Here we report selected analyses not previously presented on 81 population samples that now have genotypes and allele frequencies available for 170 markers. This represents the union of SNPs in two of the AISNP panels that are among the few AIM panels that have been studied on a large number of diverse human populations. These consist of the 128 SNPs from the Seldin group^9,10 and the 55 SNP panel from the Kidd group^11,12,13,14. We also note that a commercial kit, the ThermoFisher Precision ID Ancestry panel, is based on the union of these two panels and includes 165 of the full 170 AISNPs. In recent years an increasing number of studies have also appeared reporting SNP frequencies and/or genotypes for this panel (see e.g. our recent paper¹⁴ citing six of these studies). Because of these developments we have assembled and analyzed data on all 170 SNPs in 81 distinct population samples. Only populations with data for all 170 SNPs are included here.

Materials and Methods

Population samples

Analyses presented include 81 population samples representing the major continental regions of the world that have genotypes available on all 170 of the ancestry informative SNPs in the combined panels from the Kidd Lab (55 SNPs¹¹) and the Seldin Lab (128 SNPs⁹). Table S1 lists the populations by geographic region, includes the sample size (N) and the unique sample identifier in the ALFRED database for looking up the description of each sample, and lists the three-character population abbreviations employed in various figures of this report. Some of these 81 population samples have appeared not only in previous publications for both AISNP panels but also in separate studies of specific genes and for studies of haplotypes^15,16. As documented in previous studies, all samples were collected with informed consent for population genetics studies such as this.

SNP Genotyping

Table S2 lists the 170 AISNPs including dbSNP rs-numbers, chromosome location, forward strand allele coding, and identifies their membership in the Kidd and/or Seldin panels. The 170 AISNPs were typed at Kidd lab for 76 of the 81 population samples employing TaqMan SNP Genotyping Assays® (Applied Biosystems, Foster City, California, USA) in three microliter reactions following the manufacturer’s instructions. For four of the population samples (Kazakhs, Inner Mongolians, Khamba Tibetans, and BaimaDee) the genotyping was carried out at Dr. Hui Li’s laboratory at Fudan University in Shanghai employing the same TaqMan assays and protocols as used at Yale. For the one population sample (Toscani) from the Thousand Genomes project that was included in the analyses reported here the genotypes for the 169 of 170 AISNPs available were downloaded from the 1000 Genomes Consortium website. The genotyping of the Toscani on the one additional SNP (rs10954737) needed was done at Kidd lab via TaqMan® SNP genotyping assay on the Toscani DNA acquired previously for separate projects^17,18.

Statistical analyses

The SNP allele frequencies were obtained by gene counting assuming each locus was a two-allele codominant system. Hardy-Weinberg ratios were tested for all SNP-population combinations. Principal Component Analyses (PCA) used the XLSTAT 2018 software (http://www.xlstat.com/en/about-us/company.html).

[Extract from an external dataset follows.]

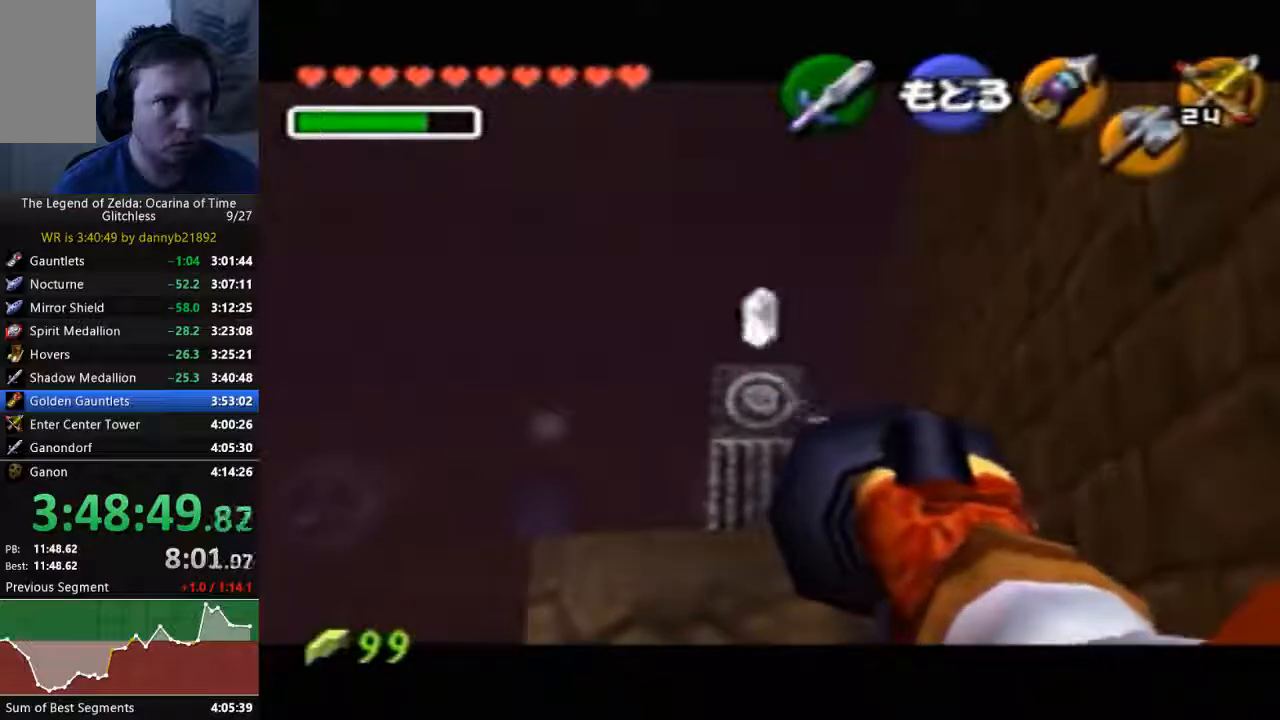
{"dt_ms": 500, "buttons": [], "left_stick": "center", "events": [[267, "A", "down"], [367, "A", "up"]]}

We employed version 2.3.4 of the STRUCTURE software¹⁹ applying the standard admixture model assuming correlated allele frequencies. For the analyses on the full set of 81 populations the program was run 20 times at each K level with 10000 burn-in and 10000 Markov Chain Monte Carlo (MCMC) iterations.

Results and Discussion

Individuals were omitted if they were missing data for one third or more of the genotypes for any one SNP. The 81 populations analyzed on the combined set of 170 ancestry SNPs, included 3933 individuals. Out of the 668610 possible genotypes (170 SNPs x 3933 individuals) in the dataset there were 12504 or 1.87% missing genotypes. The allele frequencies for the 170 AISNPs in each of the 81 populations are in Table S3. These frequencies are also currently available in the static versions of the ALFRED and FROG-kb databases. Table S4 contains the genotype profiles for the individuals of the 76 populations typed entirely at Kidd Lab. Table S4 also has the genotypes typed at Kidd lab for the Toscani at the one SNP lacking genotypes at the 1000 Genomes Consortium website. There were no significant deviations from Hardy-Weinberg ratios in the context of 81 × 170 = 13770 tests.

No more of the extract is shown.